■ **Data supplied**
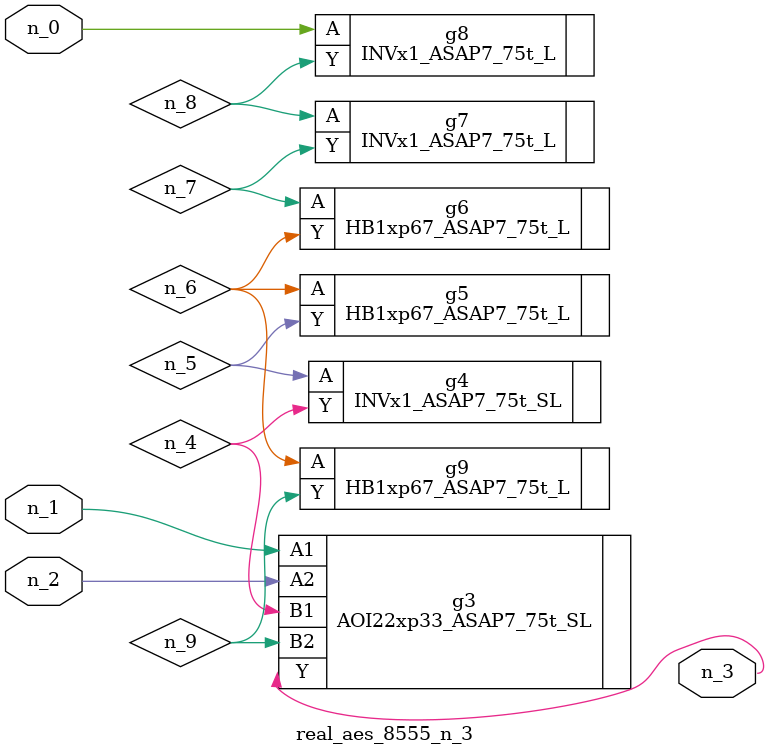
<source format=v>
module real_aes_8555_n_3 (n_0, n_2, n_1, n_3);
input n_0;
input n_2;
input n_1;
output n_3;
wire n_4;
wire n_5;
wire n_7;
wire n_9;
wire n_6;
wire n_8;
INVx1_ASAP7_75t_L g8 ( .A(n_0), .Y(n_8) );
AOI22xp33_ASAP7_75t_SL g3 ( .A1(n_1), .A2(n_2), .B1(n_4), .B2(n_9), .Y(n_3) );
INVx1_ASAP7_75t_SL g4 ( .A(n_5), .Y(n_4) );
HB1xp67_ASAP7_75t_L g5 ( .A(n_6), .Y(n_5) );
HB1xp67_ASAP7_75t_L g9 ( .A(n_6), .Y(n_9) );
HB1xp67_ASAP7_75t_L g6 ( .A(n_7), .Y(n_6) );
INVx1_ASAP7_75t_L g7 ( .A(n_8), .Y(n_7) );
endmodule
</source>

■ **Problem**
Check each line of the data above, and please copy the ones in which the string "wire" occurs.

■ **Task output**
wire n_4;
wire n_5;
wire n_7;
wire n_9;
wire n_6;
wire n_8;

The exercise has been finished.